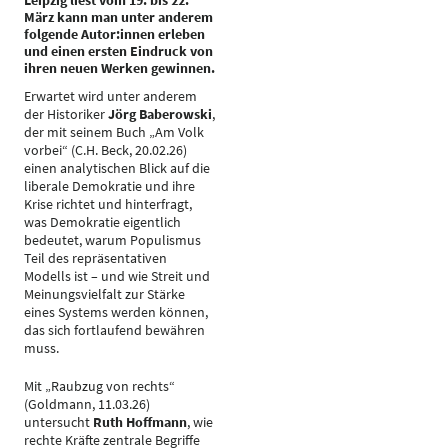
Leipzig liest vom 19. bis 22.
März kann man unter anderem
folgende Autor:innen erleben
und einen ersten Eindruck von
ihren neuen Werken gewinnen.
Erwartet wird unter anderem
der Historiker
Jörg Baberowski
,
der mit seinem Buch „Am Volk
vorbei“ (C.H. Beck, 20.02.26)
einen analytischen Blick auf die
liberale Demokratie und ihre
Krise richtet und hinterfragt,
was Demokratie eigentlich
bedeutet, warum Populismus
Teil des repräsentativen
Modells ist – und wie Streit und
Meinungsvielfalt zur Stärke
eines Systems werden können,
das sich fortlaufend bewähren
muss.
Mit „Raubzug von rechts“
(Goldmann, 11.03.26)
untersucht
Ruth Hoffmann
, wie
rechte Kräfte zentrale Begriffe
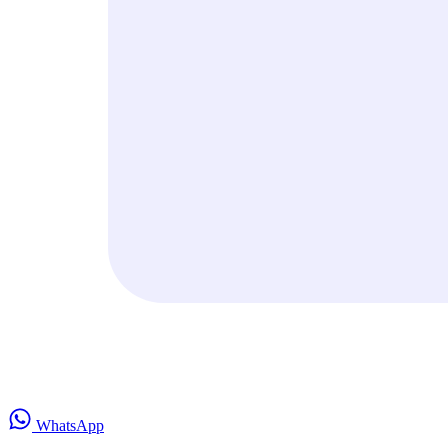
WhatsApp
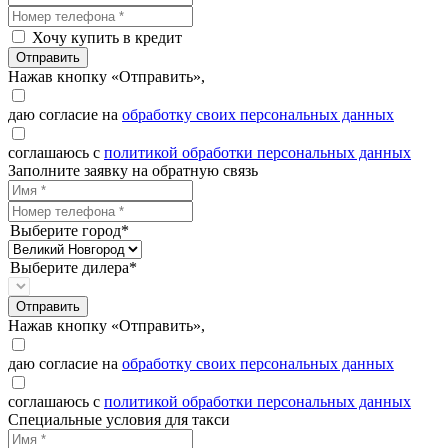
Хочу купить в кредит
Отправить
Нажав кнопку «Отправить»,
даю согласие на
обработку своих персональных данных
соглашаюсь с
политикой обработки персональных данных
Заполните заявку на обратную связь
Выберите город*
Выберите дилера*
Отправить
Нажав кнопку «Отправить»,
даю согласие на
обработку своих персональных данных
соглашаюсь с
политикой обработки персональных данных
Специальные условия для такси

▶ _Activity_
Reproduce the text of every entry above verbatim, omitting the pictures.

▶ _Result_
Leipzig liest vom 19. bis 22.
März kann man unter anderem
folgende Autor:innen erleben
und einen ersten Eindruck von
ihren neuen Werken gewinnen.
Erwartet wird unter anderem
der Historiker
Jörg Baberowski
,
der mit seinem Buch „Am Volk
vorbei“ (C.H. Beck, 20.02.26)
einen analytischen Blick auf die
liberale Demokratie und ihre
Krise richtet und hinterfragt,
was Demokratie eigentlich
bedeutet, warum Populismus
Teil des repräsentativen
Modells ist – und wie Streit und
Meinungsvielfalt zur Stärke
eines Systems werden können,
das sich fortlaufend bewähren
muss.
Mit „Raubzug von rechts“
(Goldmann, 11.03.26)
untersucht
Ruth Hoffmann
, wie
rechte Kräfte zentrale Begriffe
WhatsApp
Хочу купить в кредит
Отправить
Нажав кнопку «Отправить»,
даю согласие на
обработку своих персональных данных
соглашаюсь с
политикой обработки персональных данных
Заполните заявку на обратную связь
Выберите город*
Выберите дилера*
Отправить
Нажав кнопку «Отправить»,
даю согласие на
обработку своих персональных данных
соглашаюсь с
политикой обработки персональных данных
Специальные условия для такси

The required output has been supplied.